## WORK INSTRUCTIONS:
Beginning with the line that contains "text: Search ->", retype the entries below exactly, ending with the line that contains "background: #ef4444 ->". Leave out any pictures.

## DATA FOR THIS TASK:
——————————

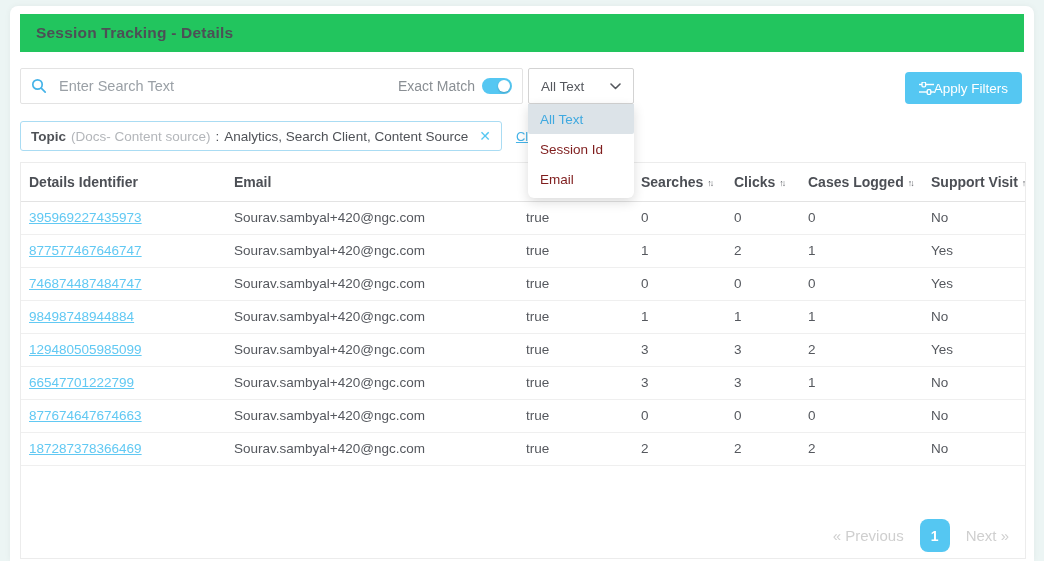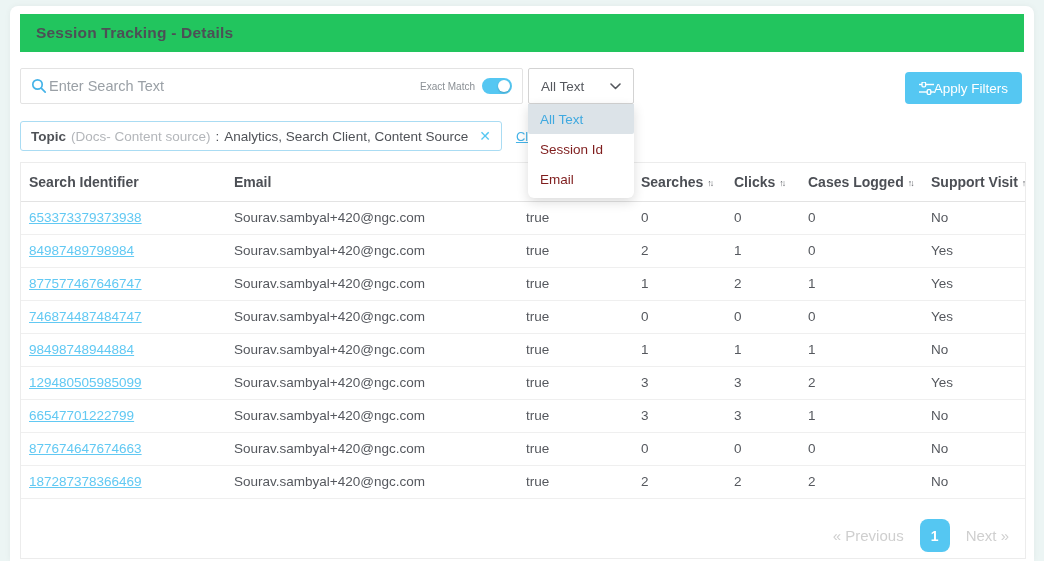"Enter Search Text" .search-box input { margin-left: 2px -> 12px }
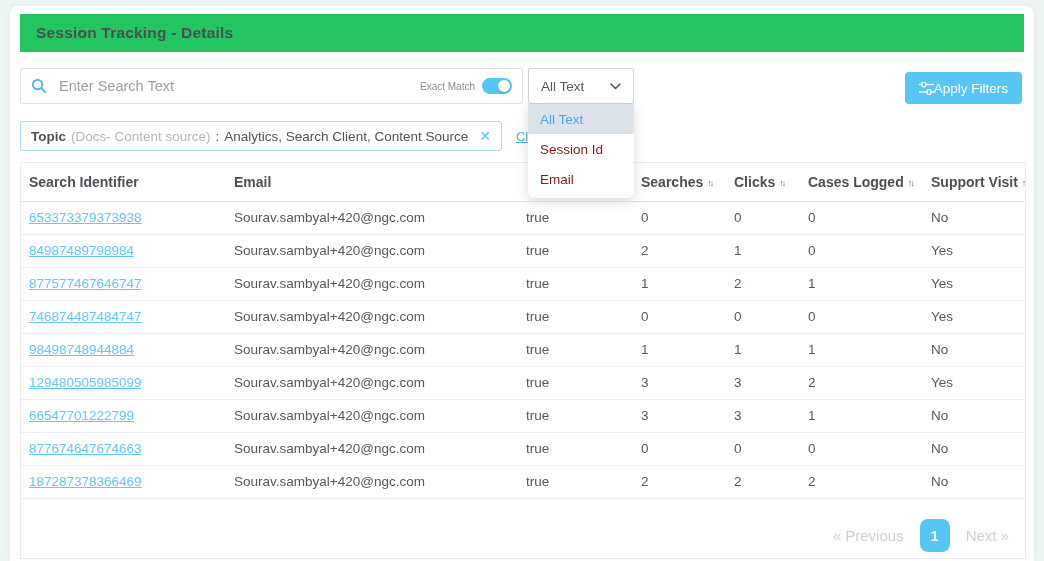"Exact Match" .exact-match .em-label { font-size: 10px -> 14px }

——————————

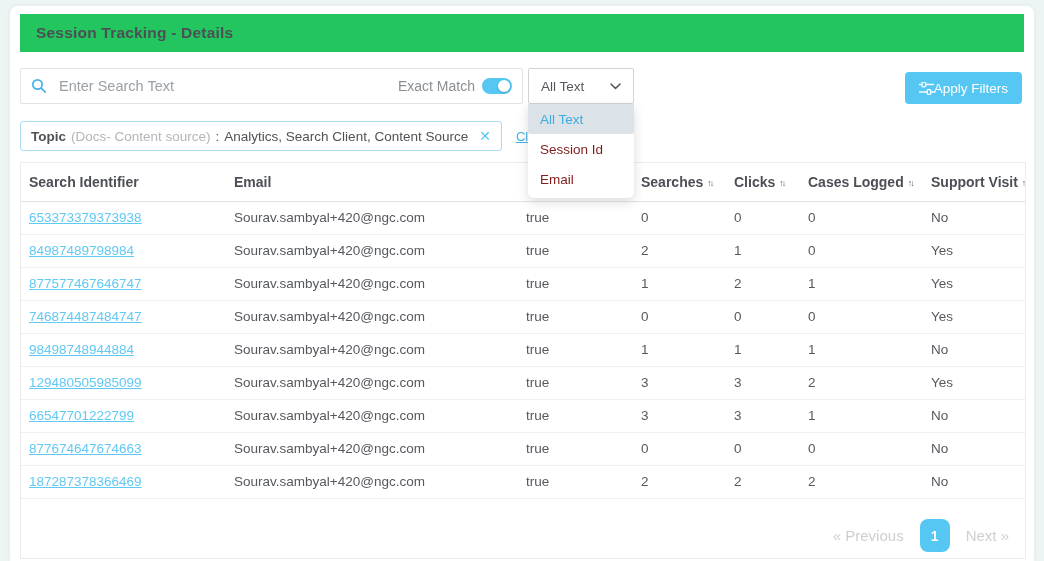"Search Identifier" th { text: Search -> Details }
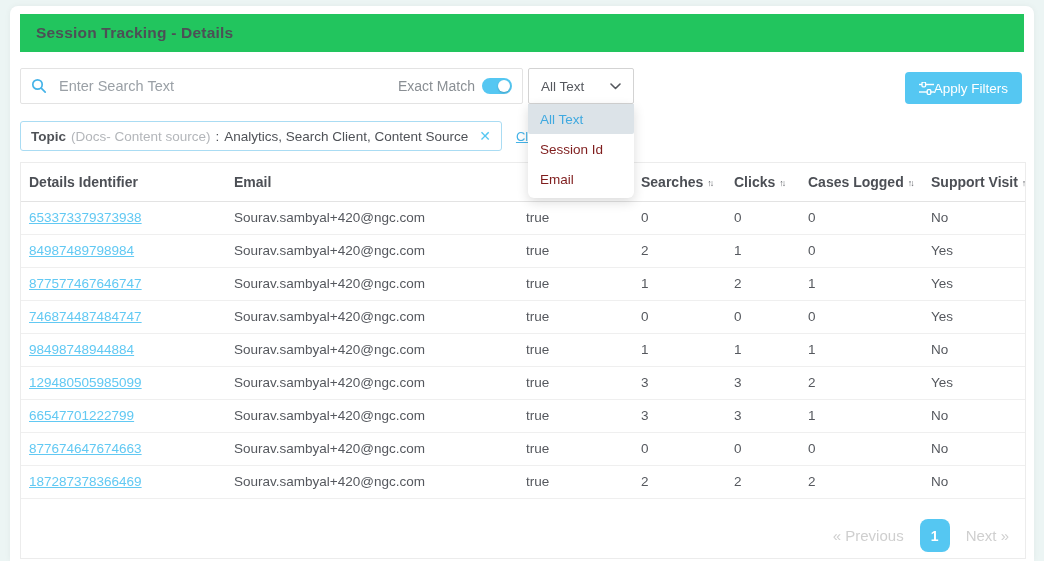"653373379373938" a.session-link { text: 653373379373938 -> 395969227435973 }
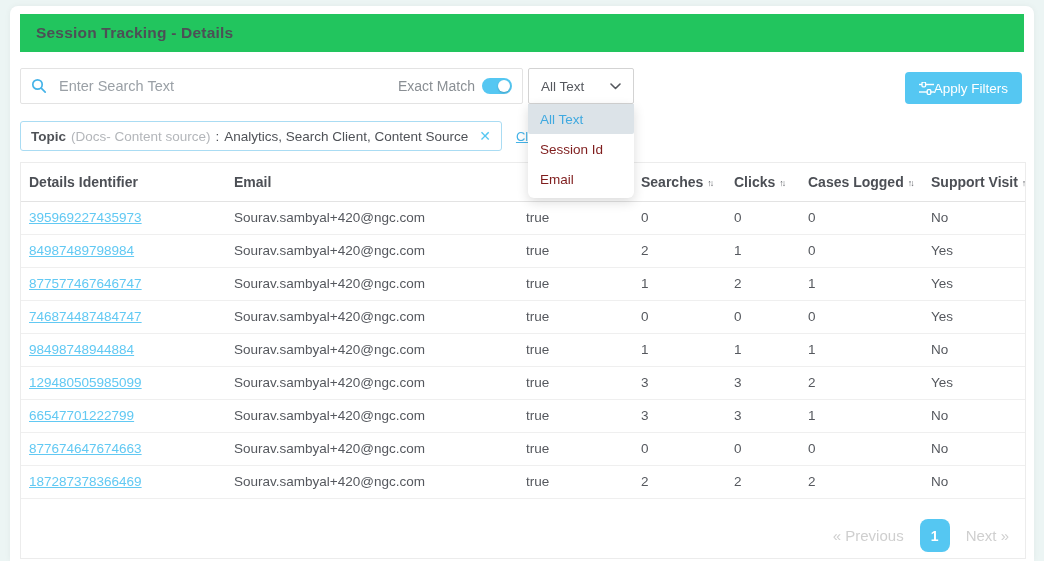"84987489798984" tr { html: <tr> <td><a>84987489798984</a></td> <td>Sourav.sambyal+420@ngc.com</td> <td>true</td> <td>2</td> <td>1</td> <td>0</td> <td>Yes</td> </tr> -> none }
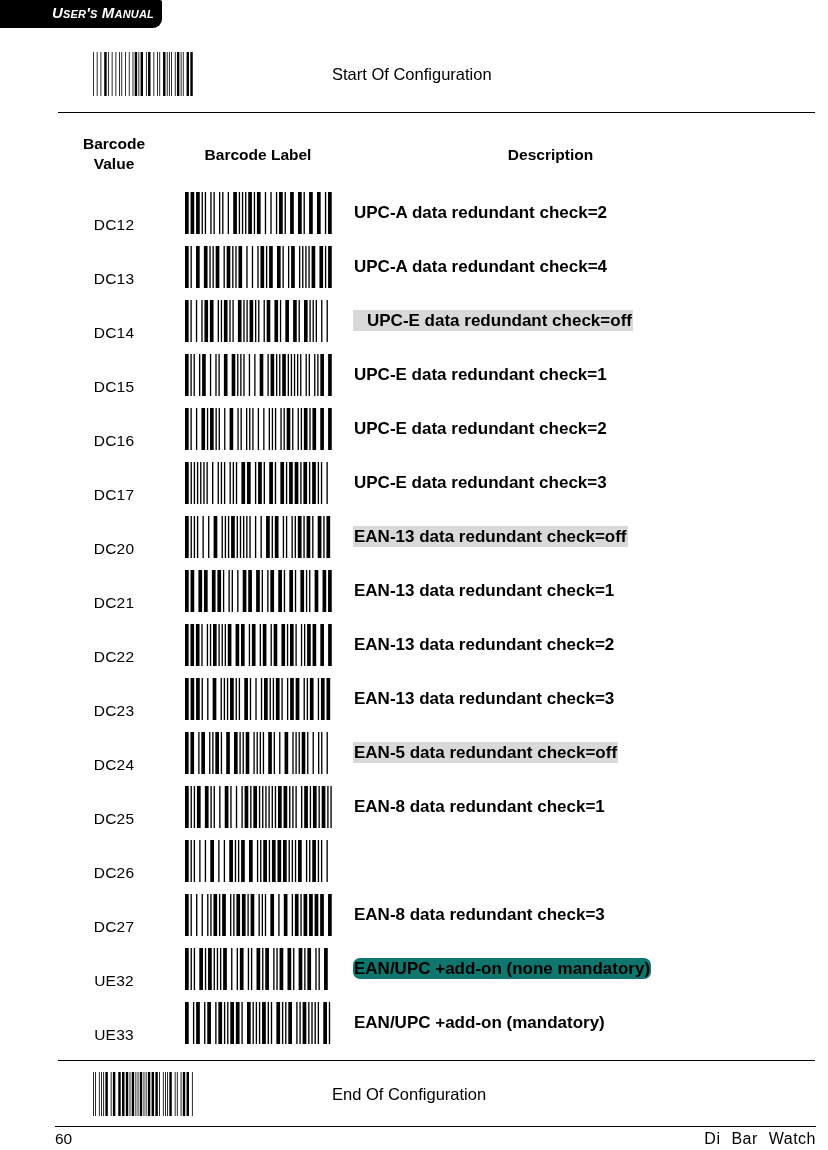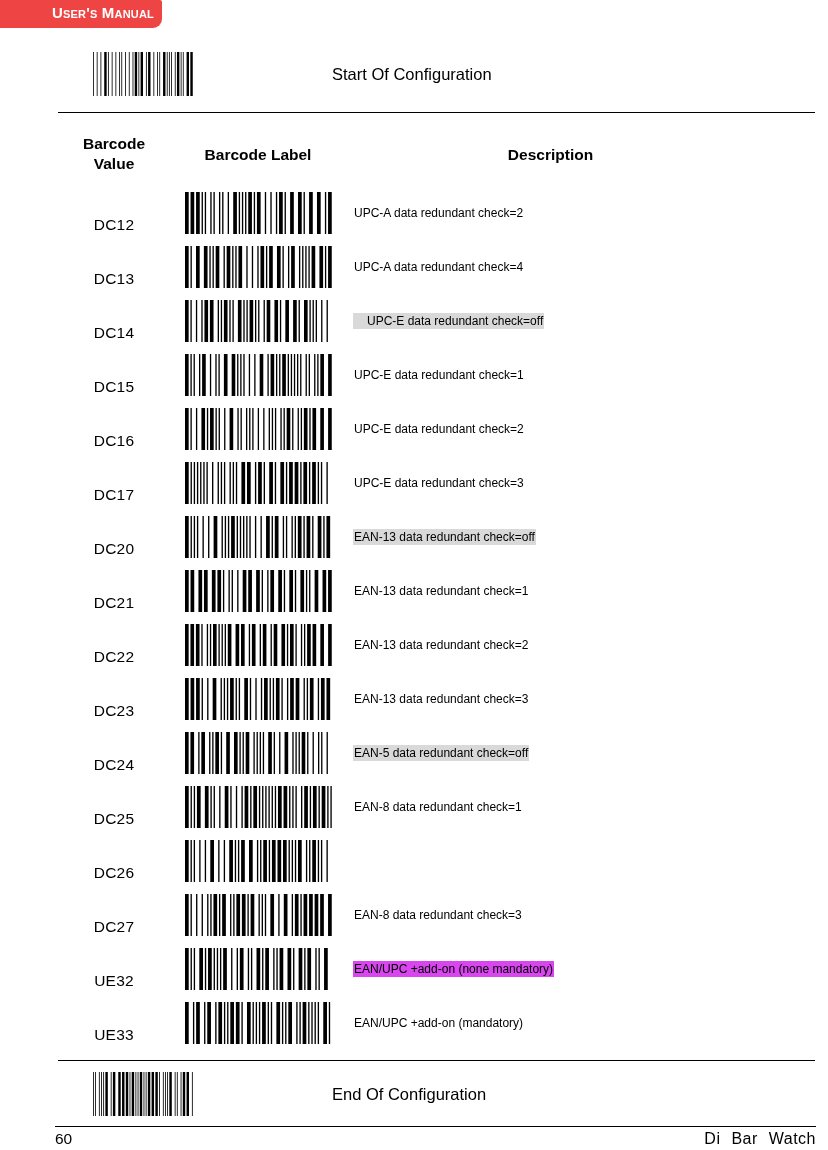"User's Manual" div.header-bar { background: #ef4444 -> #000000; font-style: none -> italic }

——————————

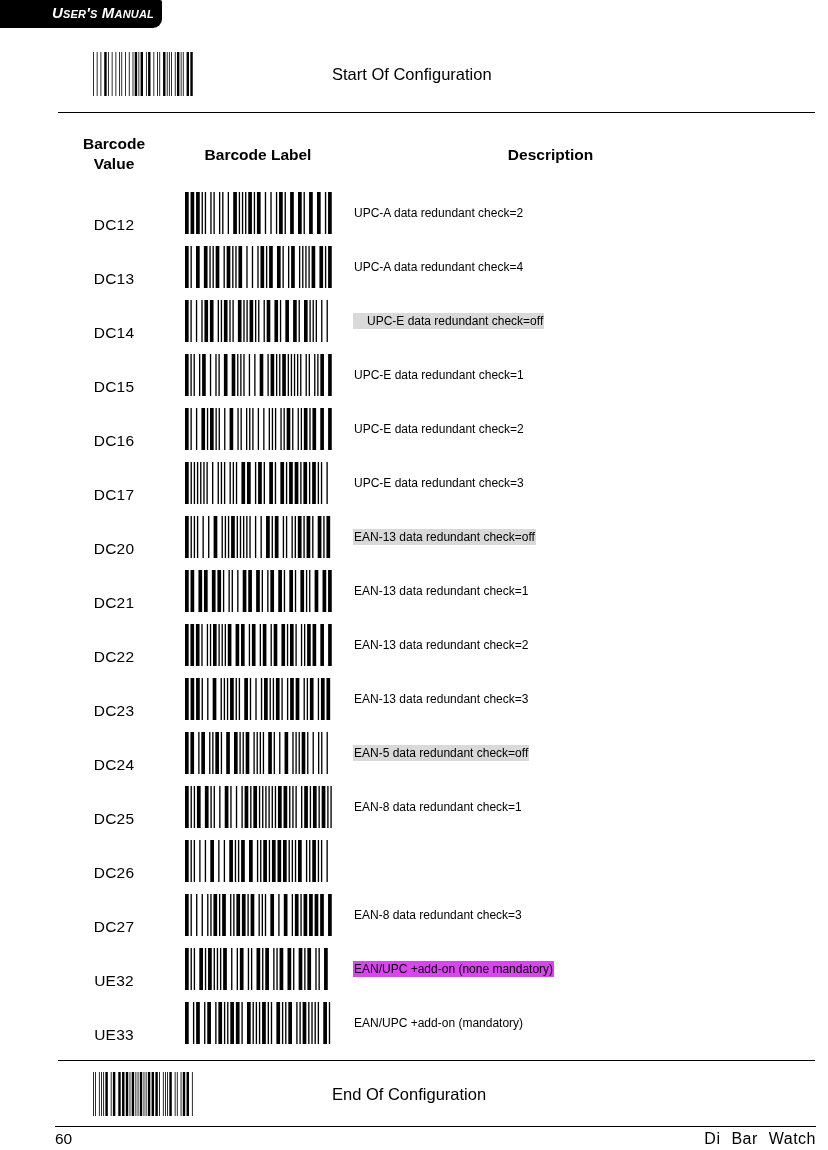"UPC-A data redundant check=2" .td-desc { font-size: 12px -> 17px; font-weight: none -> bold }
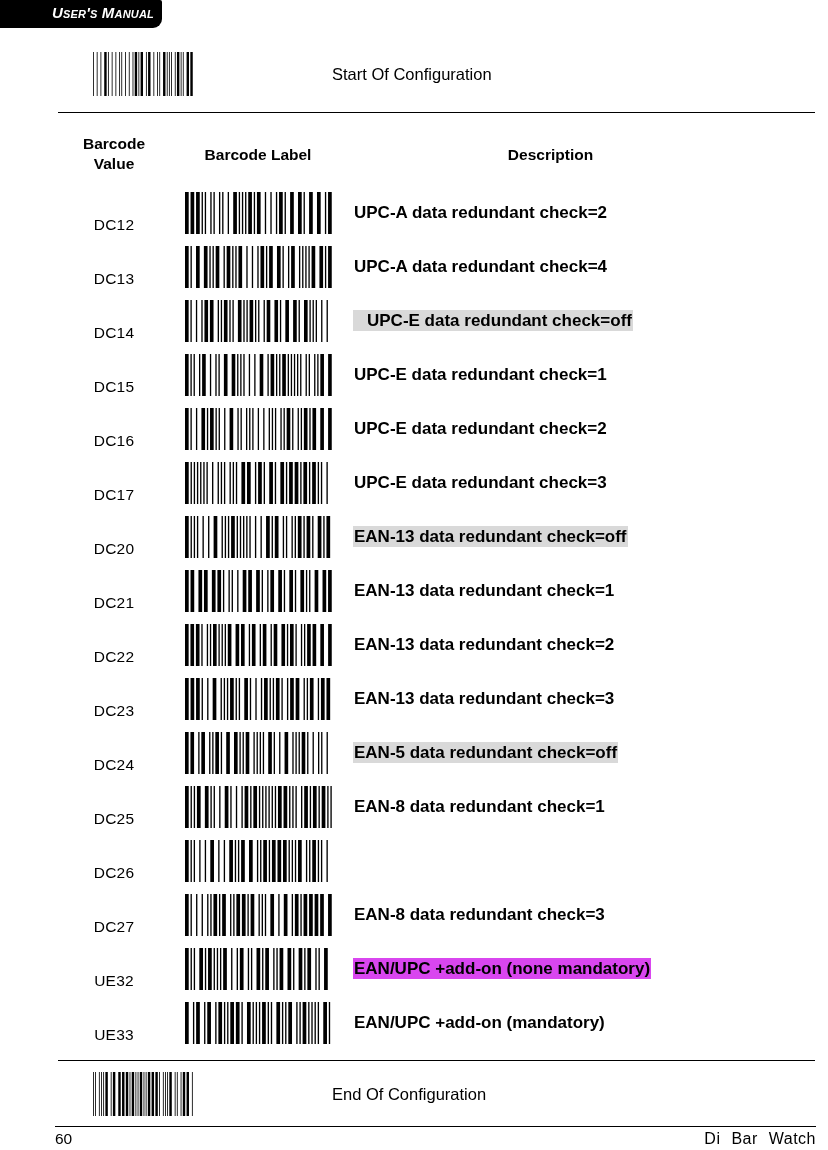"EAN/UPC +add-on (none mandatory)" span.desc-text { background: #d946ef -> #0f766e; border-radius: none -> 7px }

——————————

## SOLUTION TO THE EXERCISE:
"Search Identifier" th { text: Search -> Details }
"653373379373938" a.session-link { text: 653373379373938 -> 395969227435973 }
"84987489798984" tr { html: <tr> <td><a>84987489798984</a></td> <td>Sourav.sambyal+420@ngc.com</td> <td>true</td> <td>2</td> <td>1</td> <td>0</td> <td>Yes</td> </tr> -> none }
"User's Manual" div.header-bar { background: #ef4444 -> #000000; font-style: none -> italic }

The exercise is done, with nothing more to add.